Page 43 of Director's Cut

Clarissa steps in from down the hall, smiling at me shyly as she approaches. “Hi, Valeria.”

I get up and hug her. Clarissa is the second assistant Trish has had since she signed me, and so far so good. She’s a bit less of a jokester than her predecessor, Hope, but I always respect someone who answers emails promptly and uses emojis. She was brand-new during the August emails debacle, and I honestly wish I could do more to show her I’m not usually that much of an ass. She leads me back down the hall, asking how my day is, complimenting my blouse, and then giving me a couple seconds of respectful silence. My kind of human.

Trish is at her desk when I enter. “I didn’t know you wore glasses.”

I push the glasses up onto the bridge of my nose and take a seat. Clarissa closes the door behind us. “Yeah, forgot my contacts.”

Trish holds my gaze a moment longer than she needs to. “Well, I’ll remember to put you forward for hot-librarian roles.”

My fingertips practically go numb clenching my hands as I wait for the other shoe to drop, for her to realize exactly what I’m up to and give me a professional lashing.

I think for a moment about bullshitting Trish, buttering her up with small talk, but stop myself.

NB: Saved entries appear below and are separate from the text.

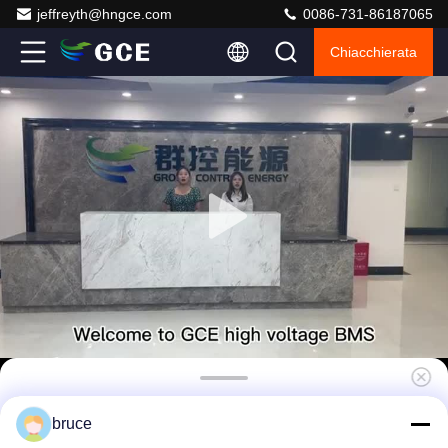
jeffreyth@hngce.com
0086-731-86187065
Chiacchierata
BMS ad alta tensione 240S768V 250A 400A
bruce
500A BMS Sistema di gestione delle batterie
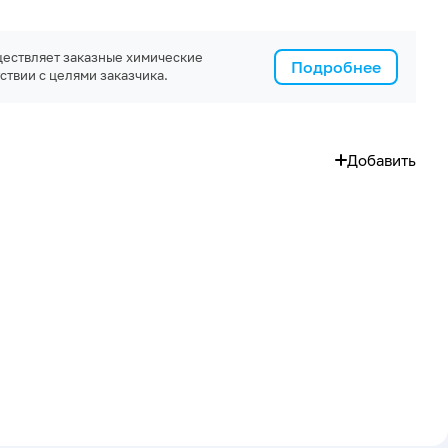
ествляет заказные химические
Подробнее
ствии с целями заказчика.
Добавить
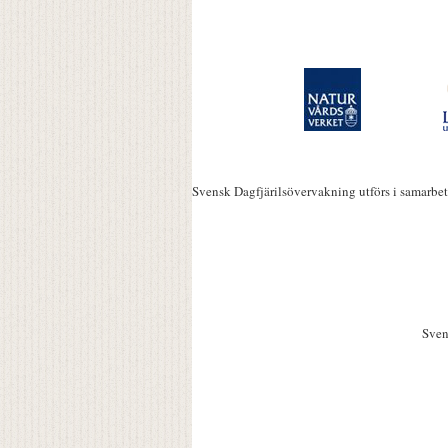
Svensk Dagfjärilsövervakning utförs i samarbe
Sven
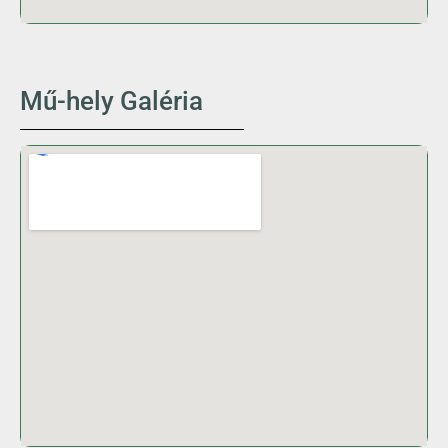
Mű-hely Galéria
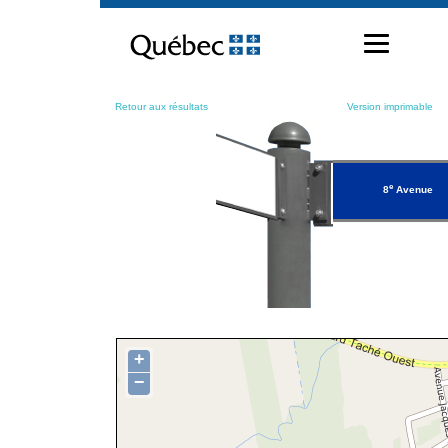
Passer
au
contenu
Retour aux résultats
Version imprimable
e
8
Avenue
+
−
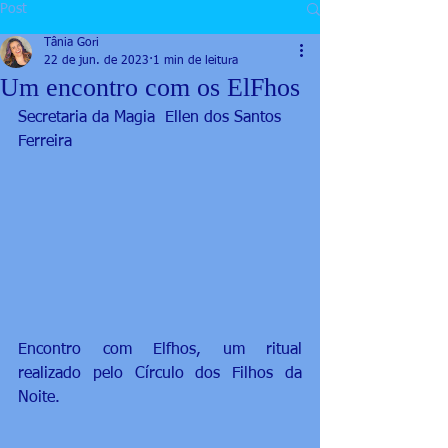
Post
Tânia Gori
22 de jun. de 2023
1 min de leitura
Um encontro com os ElFhos
Secretaria da Magia  Ellen dos Santos 
Ferreira
Encontro com Elfhos, um ritual 
realizado pelo Círculo dos Filhos da 
Noite. 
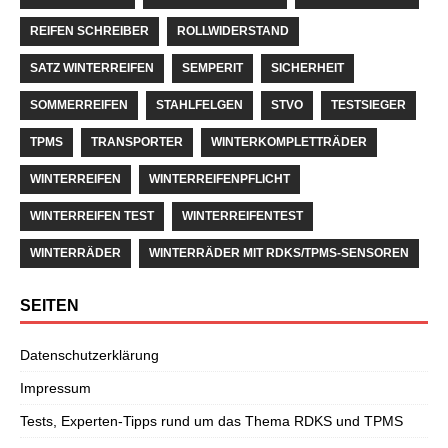
REIFEN SCHREIBER
ROLLWIDERSTAND
SATZ WINTERREIFEN
SEMPERIT
SICHERHEIT
SOMMERREIFEN
STAHLFELGEN
STVO
TESTSIEGER
TPMS
TRANSPORTER
WINTERKOMPLETTRÄDER
WINTERREIFEN
WINTERREIFENPFLICHT
WINTERREIFEN TEST
WINTERREIFENTEST
WINTERRÄDER
WINTERRÄDER MIT RDKS/TPMS-SENSOREN
SEITEN
Datenschutzerklärung
Impressum
Tests, Experten-Tipps rund um das Thema RDKS und TPMS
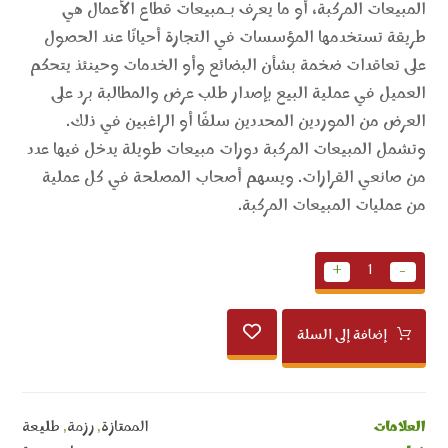
المبيعات المركبة، أو ما يعرف بـمبيعات قطاع الأعمال هي
طريقة تستخدمها المؤسسات في التجارة أحيانًا عند الحصول
على تعاقدات ضخمة بشأن البضائع وأو الخدمات وحينئذ يتحكم
العميل في عملية البيع بإصدار طلب عرض والمطالبة برد على
العرض من الموردين المحددين سلفًا أو الراغبين في ذلك.
وتشمل المبيعات المركبة دورات مبيعات طويلة يدخل فيها عدد
من صانعي القرارات. ويسهم أصحاب المصلحة في كل عملية
من عمليات المبيعات المركبة.
+
-
إضافة إلى السلة
العلامات
الممتازة
,
رزمة
,
طليعة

I’m too smart for that and so is Trish. “So about the HBO pilot…”

Trish takes a deep breath. “I don’t like the sound of that.”

This is my one chance. If I don’t explain myself, I’ll never get Trish’s blessing. I can’t risk burning the bridge with Trish, even if I don’t plan to come back.

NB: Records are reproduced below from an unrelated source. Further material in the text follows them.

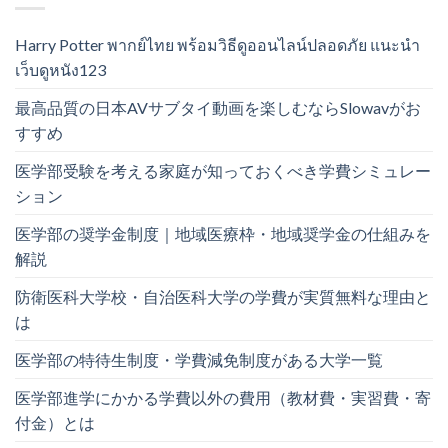
Harry Potter พากย์ไทย พร้อมวิธีดูออนไลน์ปลอดภัย แนะนำ
เว็บดูหนัง123
最高品質の日本AVサブタイ動画を楽しむならSlowavがお
すすめ
医学部受験を考える家庭が知っておくべき学費シミュレー
ション
医学部の奨学金制度｜地域医療枠・地域奨学金の仕組みを
解説
防衛医科大学校・自治医科大学の学費が実質無料な理由と
は
医学部の特待生制度・学費減免制度がある大学一覧
医学部進学にかかる学費以外の費用（教材費・実習費・寄
付金）とは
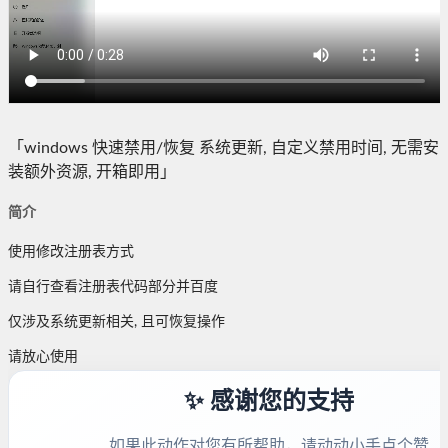
「windows 快速禁用/恢复 系统更新, 自定义禁用时间, 无需安
装额外资源, 开箱即用」
简介
使用修改注册表方式
请自行查看注册表代码部分并百度
仅涉及系统更新相关, 且可恢复操作
请放心使用
✨ 感谢您的支持
如果此动作对您有所帮助，请动动小手点个赞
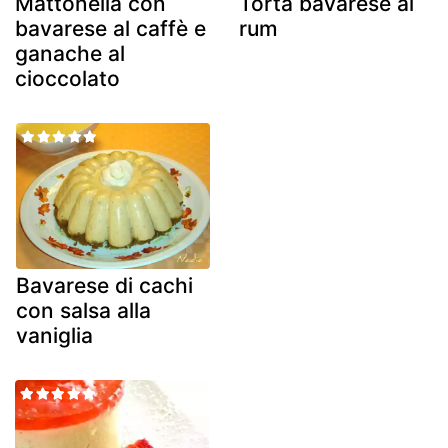
Mattonella con
Torta bavarese al
bavarese al caffè e
rum
ganache al
cioccolato
Bavarese di cachi
con salsa alla
vaniglia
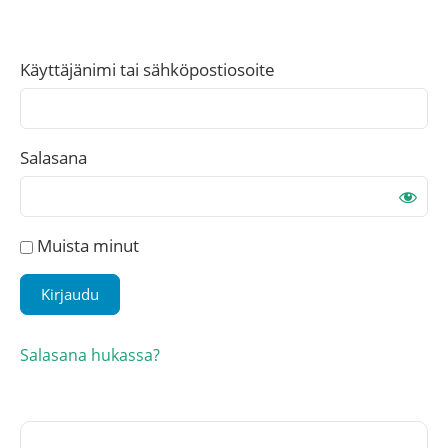
Käyttäjänimi tai sähköpostiosoite
Salasana
Muista minut
Salasana hukassa?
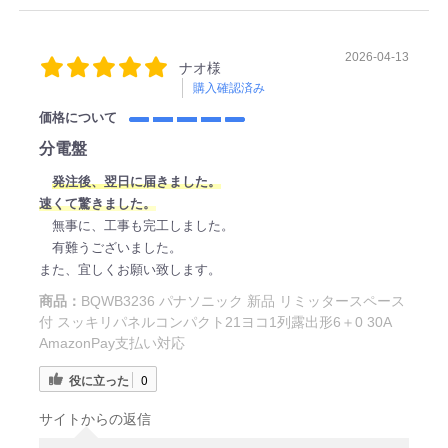
2026-04-13
ナオ様
購入確認済み
価格について
分電盤
発注後、翌日に届きました。
速くて驚きました。
無事に、工事も完工しました。
有難うございました。
また、宜しくお願い致します。
商品：
BQWB3236 パナソニック 新品 リミッタースペース
付 スッキリパネルコンパクト21ヨコ1列露出形6＋0 30A
AmazonPay支払い対応
役に立った
0
サイトからの返信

So this better work. “I…” I swallow. “You said that if I wanted to transition into academia, I could. Maeve and I have been connecting more, and even she thinks I’d make a great professor. Since Oakley didn’t get into Sundance, I want to keep going down this new path. I’ll finish the Goodbye, Richard! movies and see out all my current obligations, but I don’t want to do anything new.”

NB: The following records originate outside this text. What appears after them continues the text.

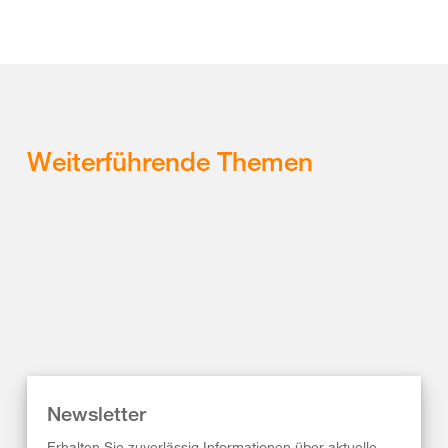
Weiterführende Themen
Newsletter
Erhalten Sie zuverlässig Informationen über aktuelle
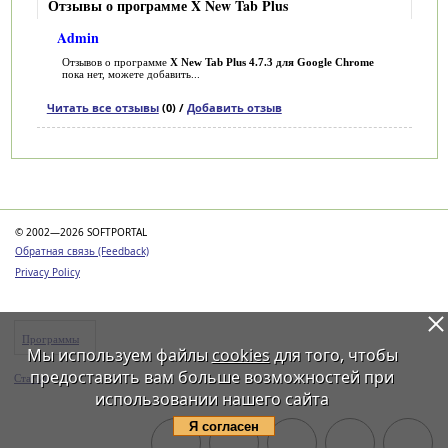
Отзывы о программе X New Tab Plus
Admin
Отзывов о программе
X New Tab Plus 4.7.3 для Google Chrome
пока нет, можете добавить...
Читать все отзывы
(0) /
Добавить отзыв
Категории
© 2002—2026 SOFTPORTAL
Обратная связь (Feedback)
Privacy Policy
Программы
Мы используем файлы
cookies
для того, чтобы
предоставить вам больше возможностей при
Статьи
использовании нашего сайта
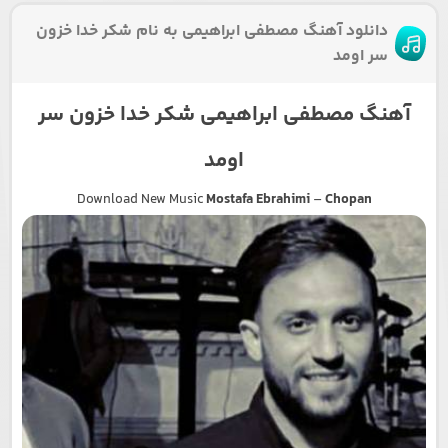
دانلود آهنگ مصطفی ابراهیمی به نام شکر خدا خزون
سر اومد
آهنگ مصطفی ابراهیمی شکر خدا خزون سر
اومد
Download New Music
Mostafa Ebrahimi
–
Chopan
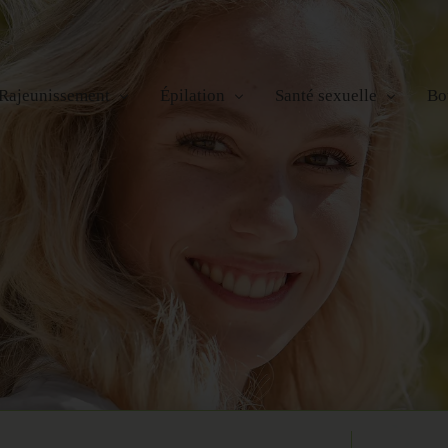
Rajeunissement
Épilation
Santé sexuelle
Bo
ge
Radiofréquence
Électrolyse
Incontinence urinaire
s et des mains
Microneedling RF
Épilation Laser
Dysfonction orgasmique
Photorajeunissement IPL
Épilation à la cire
Dysfonction érectile
Lifting sans chirurgie
Bela MD+
Remodelage Corporel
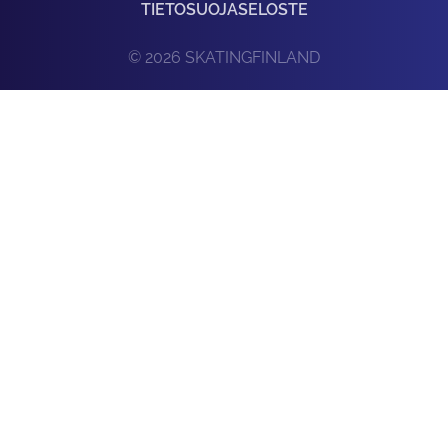
TIETOSUOJASELOSTE
© 2026 SKATINGFINLAND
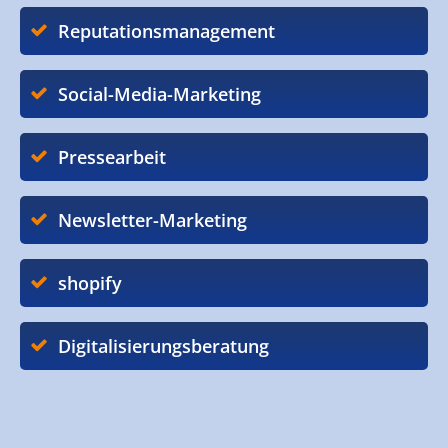
Reputationsmanagement
Social-Media-Marketing
Pressearbeit
Newsletter-Marketing
shopify
Digitalisierungsberatung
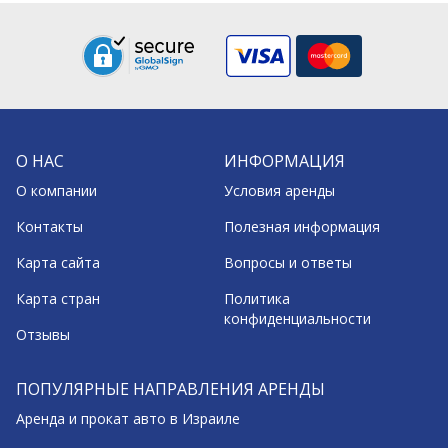
О НАС
ИНФОРМАЦИЯ
О компании
Условия аренды
Контакты
Полезная информация
Карта сайта
Вопросы и ответы
Карта стран
Политика
конфиденциальности
Отзывы
ПОПУЛЯРНЫЕ НАПРАВЛЕНИЯ АРЕНДЫ
Аренда и прокат авто в Израиле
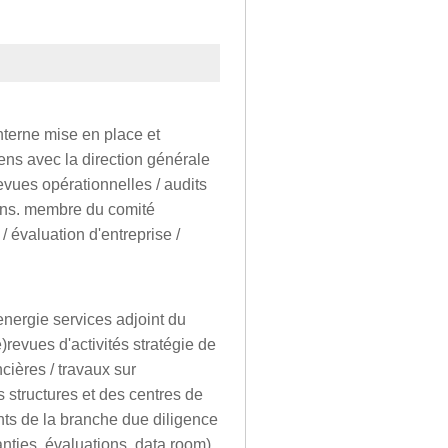
nterne mise en place et
liens avec la direction générale
revues opérationnelles / audits
ions. membre du comité
/ évaluation d'entreprise /
nergie services adjoint du
)revues d'activités stratégie de
cières / travaux sur
 structures et des centres de
ts de la branche due diligence
anties, évaluations, data room)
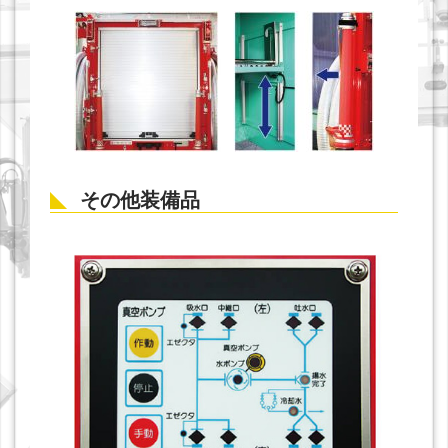
その他装備品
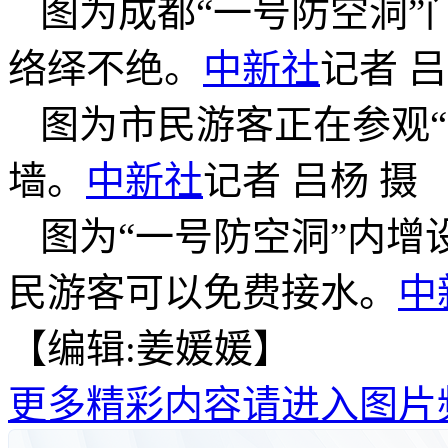
图为成都“一号防空洞
络绎不绝。
中新社
记者 吕
图为市民游客正在参观
墙。
中新社
记者 吕杨 摄
图为“一号防空洞”内
民游客可以免费接水。
中
【编辑:姜媛媛】
更多精彩内容请进入图片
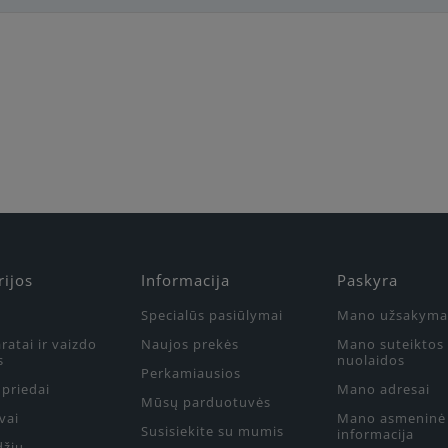
Būkite pirmas, parašykite savo atsiliepimą!
rijos
Informacija
Paskyra
Specialūs pasiūlymai
Mano užsakyma
ratai ir vaizdo
Naujos prekės
Mano suteiktos
s
nuolaidos
Perkamiausios
priedai
Mano adresai
Mūsų parduotuvės
vai
Mano asmeninė
Susisiekite su mumis
informacija
džių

And I cannot say just how painful it is to have Trish stare at me like I’ve just told her I believe the earth is flat and I’m voting Republican in the next election. Every ounce of confidence I had has completely slipped away. And Trish can tell. Her arms are crossed over her chest.

“Val, I don’t think we heard the same things last we talked about your career. This HBO show isn’t just a quality-acting role. Did they not tell you? You’d be directing several episodes. It’s Emmy bait, a real next step in your directing career. It’s about a fully formed character whose sexuality is second to her work. Exactly what you said you wanted when you first signed with me. And you want to turn that down?”

I pause, letting that sink in. Emmy bait. Directing. When I was having my breakdown, this was the kind of gig I thought I would never be able to get. That I’d need Oakley to win awards at festivals to get. It’s a dream opportunity.

Possibly, anyway. What happens if I take this role? I leave Charlie to watch over my house, drown in French women for the next couple of months? Come back, do press, maybe get nominated for an Emmy, do more press, get more questions about being gay? Maeve will fade away. She has just as many obligations as I do, and long distance never works.

“Yes,” I say. “I want to turn it down. I just need a way to make sure Leonard Ballard isn’t upset. I don’t want him to drop the funding for the new Goodbye, Richard!”

Trish shifts in her seat. “You need a good reason. Clearly it’s not that you’re taking on some other, better offer.” She looks up at me, her gaze burning. “Why are you doing this?”

A tingling sensation creeps up my neck. “Academia is where I want to be now.”

“Even when you were crying to me after that interview, it was about directing. You would never—” And then she realizes. “Is this about a girl?”

“Trish, I—I’m not trying to be ungrateful about this directing gig. I just can’t leave town right now. I’ll get back on track as soon as I have more time to try to—”

“Who is she?” Trish asks, cutting right through my impassioned plea.

God, I can’t even lie. Trish knows Maeve and would know the moment things became serious. This was such a terrible idea. I look at the door, wondering if I could run to the bathroom and pretend I was having an IBS episode in order to leave the building.

“Maeve Arko.”

Trish’s earlier stare was nothing compared to the look she’s giving me now.

“Who?”

I hunch into myself like a fucking child. “Maeve. We’ve really connected over the past couple of weeks. It turns out she’s not an asshole. She’s—” I take a deep breath, forcing myself to look Trish in the eye. If Maeve is worth fighting for, it’s time to start fighting. “Things feel different with her. This gig will only last a semester, and my best chance to really explore this is here. I have to stick around LA for a little while longer. I know it’s stupid, but—”

Trish replies before I can even finish my speech.

“You’re taking her to the Oscars.”

It hits me in stages. One, Trish is okay with this. I get to stay with Maeve with Trish’s approval.

But then I get it.

What Trish is saying implies that Maeve is my girlfriend. And she definitely is not. My heartbeat picks up again.